Reproduce the passage of the Ron Lefreniere tribute from "Ron Lefreniere coached" to "and ladder workouts.", substituting "Thursday" for every occurrence of "Wednesday".

» **Document**
☆ ☆ ☆ ☆

Memories of Ron Lefreniere, from Jack Carroll

By Jack Carroll
Published July 9, 2021

Ron Lefreniere coached FTC runners during the 70’s and 80’s. He guided many FTC runners to reach their fullest potential. He organized Wednesday track workouts, offering a variety of challenging fast paced intervals and ladder workouts.

He was a perennial fixture on the hill on Oyster Pond Road for the Falmouth Road Race cheering on the local participants.

As a runner he was fearless, running many long distance birthday challenges with Ron Pokraka. He relished in the many lively discussions on the Sunday morning long runs with Henry Smith-Rohberg and Courtney Bird and the gang on their weekly jaunt. They were usually broken up with a dip in the ocean near Trunk River.

A few years ago he completed the Falmouth Road Race with a back injury.

My most endearing memory of Ron goes back to 1982, I was fortunate to win the Cape Cod Marathon, Ron drove the lead truck encouraging me to keep up the pace particularly in the last nine miles when I was running alone.

Ron was truly “one of a kind” and his contribution to the Falmouth Track Club was sizable. He will be deeply missed! Rest in Peace my running friend!

Memories of Ron Lefreniere, from Courtney Bird

By Courtney Bird
Published July 9, 2021

Ron was a very complex and caring person, and he was a character! There are many stories that everyone who knew him could tell. Here are some of mine.

Ron was a friend of Alberto Salazar who was one of the greatest American runners of his time. One year, Ron wanted Alberto to set the world or American road record for the 10k at the Falmouth Road Race. It could have been 1979, ‘80 or ‘81. And maybe it was the year that Alberto collapsed at the finish of heat exhaustion. Anyway, Ronnie convinced John Carroll and Rich Sherman, the co-directors of the Falmouth Road Race at that time, that the Road Race should do this. Ronnie and Ron Pokraka went out and bike-measured and certified the 10k point on the Road Race course, which ended up on Falmouth Heights Road at the traffic island by Edwards Boat Yard at the intersection of Heights Road and Grand Ave. John Carroll and I painted a stripe across the road there with a big “10k”, and everything was in place to verify the 10k split time. There was an elite field for the road race that year with the likes of Craig Virgin and Bill Rodgers and many more. Alberto went out hard and took the lead.

☆ ☆ ☆ ☆

» **Stored rows**
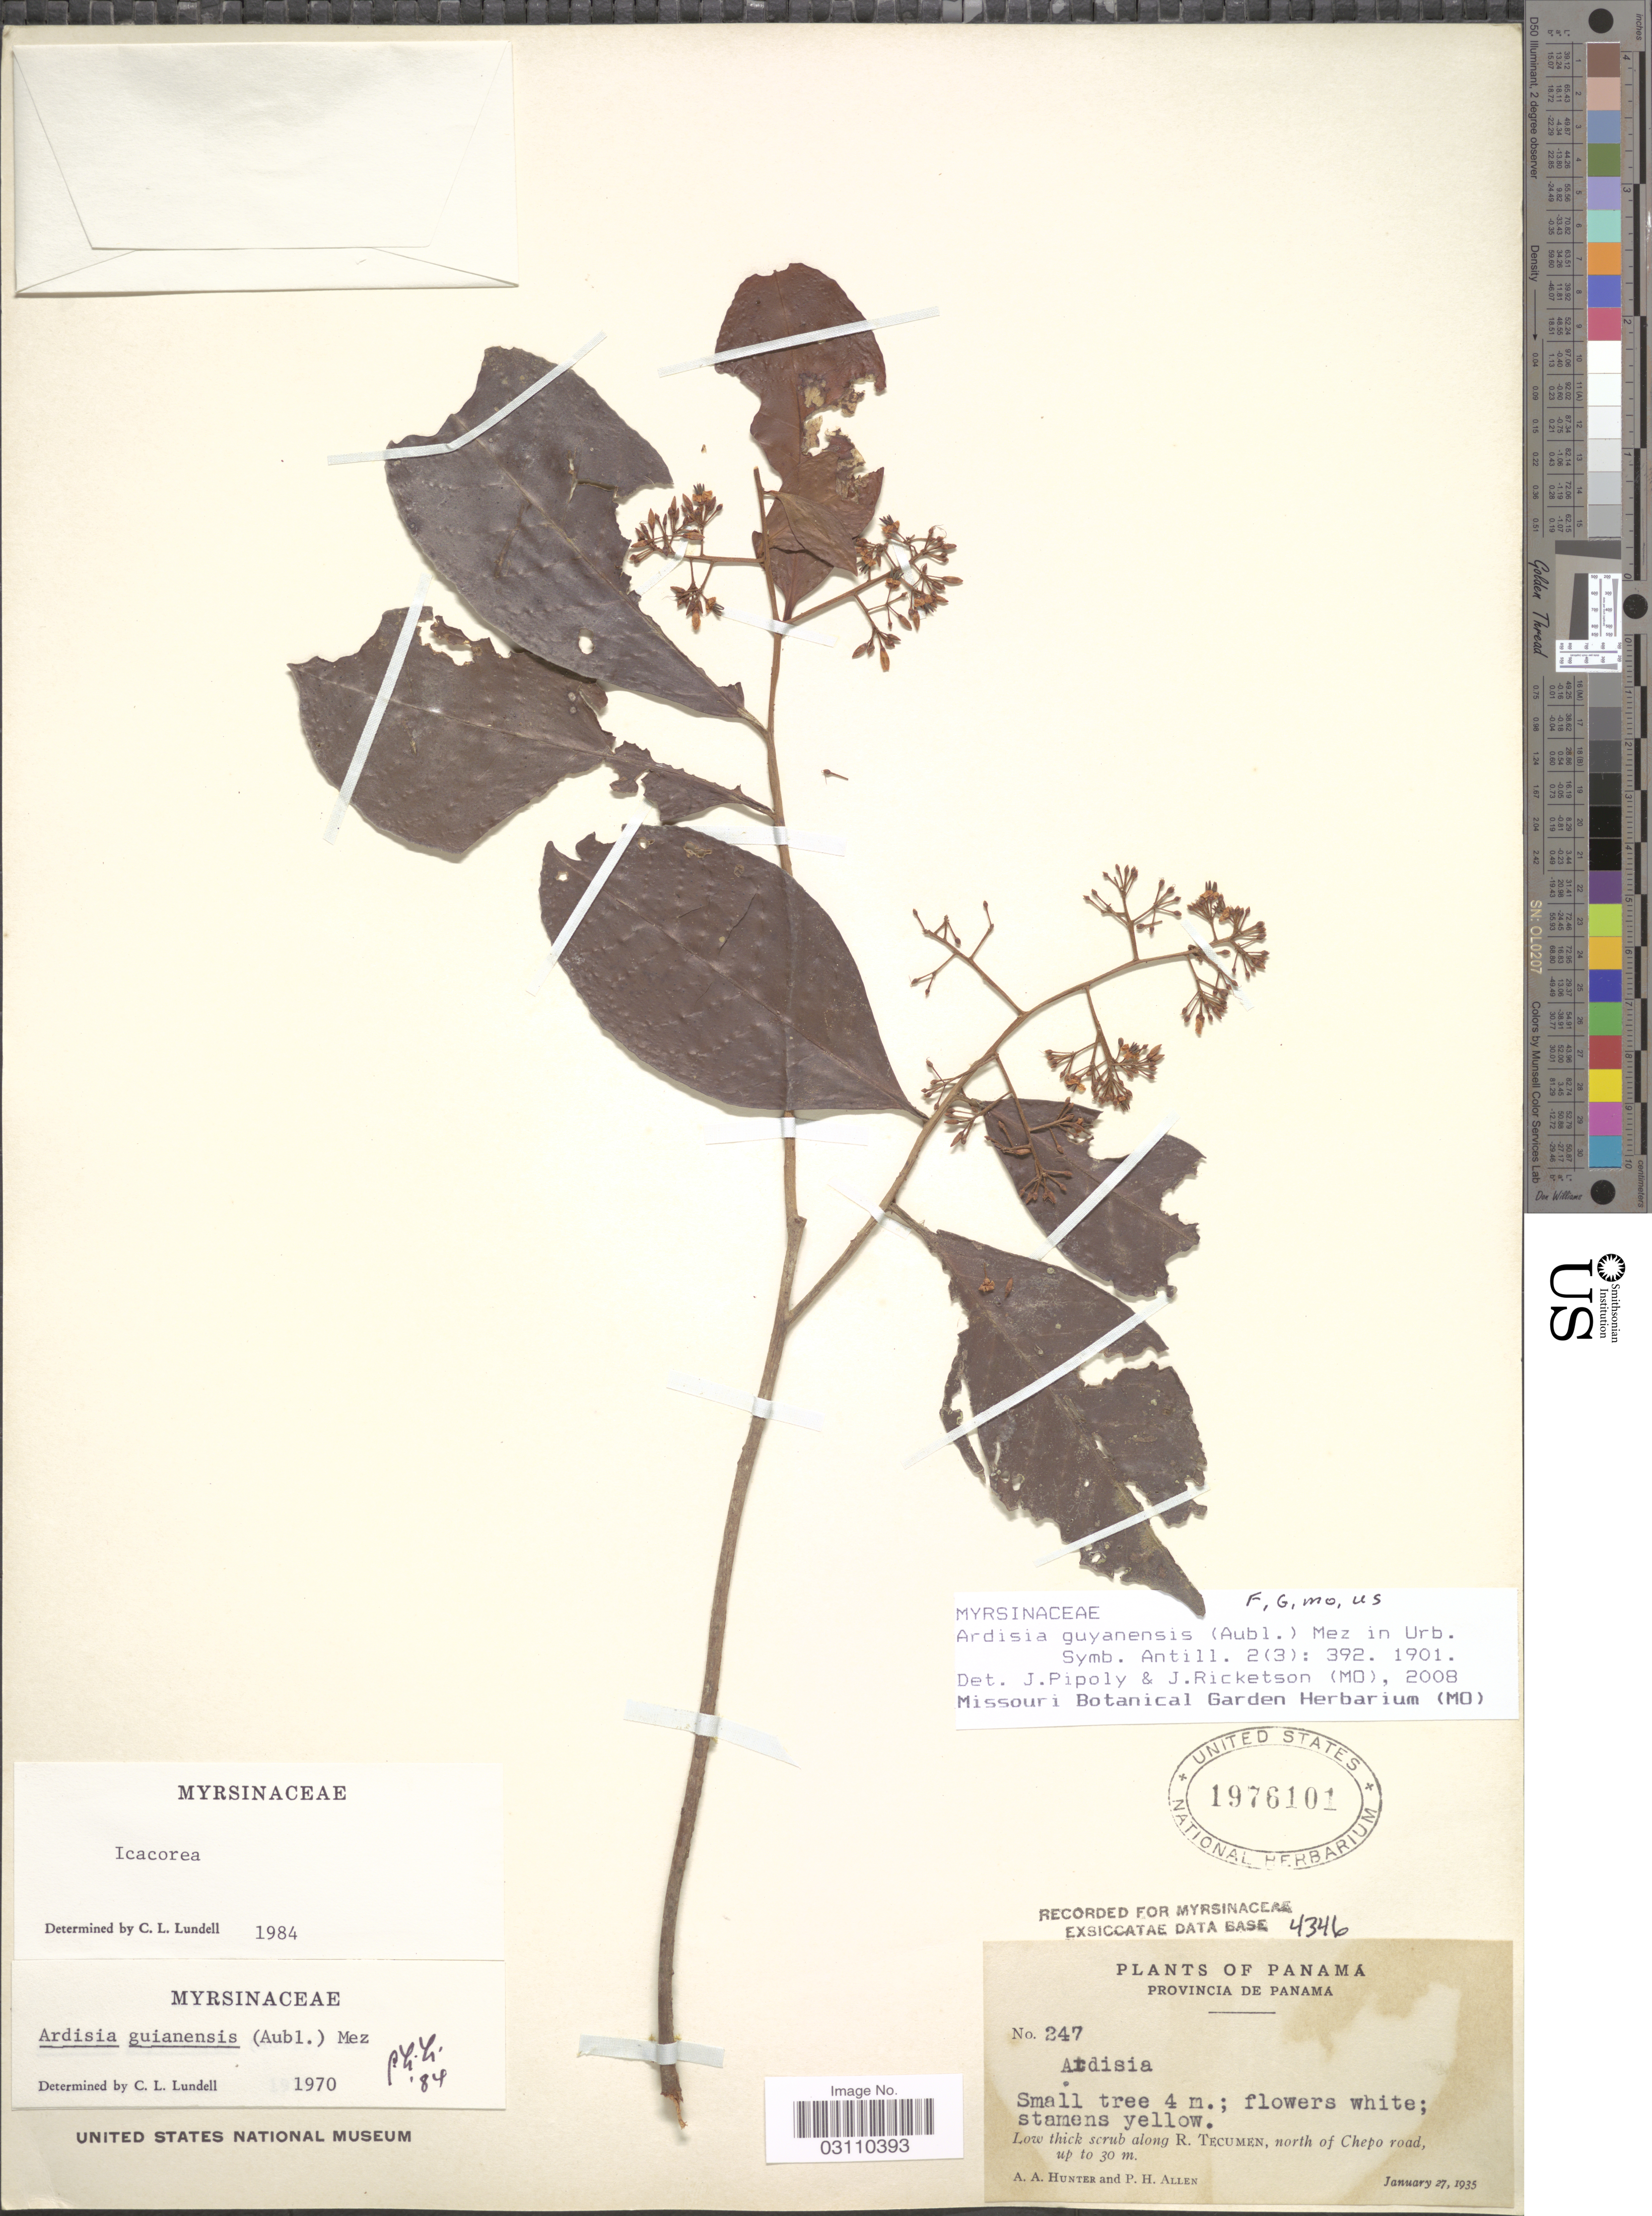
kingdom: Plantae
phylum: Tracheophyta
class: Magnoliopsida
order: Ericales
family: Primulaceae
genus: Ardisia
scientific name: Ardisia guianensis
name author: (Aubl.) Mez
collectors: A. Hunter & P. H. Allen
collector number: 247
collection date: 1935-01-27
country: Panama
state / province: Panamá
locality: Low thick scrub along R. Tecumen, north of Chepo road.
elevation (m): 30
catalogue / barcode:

☆ ☆ ☆ ☆

» **Full response**
Ron Lefreniere coached FTC runners during the 70’s and 80’s. He guided many FTC runners to reach their fullest potential. He organized Thursday track workouts, offering a variety of challenging fast paced intervals and ladder workouts.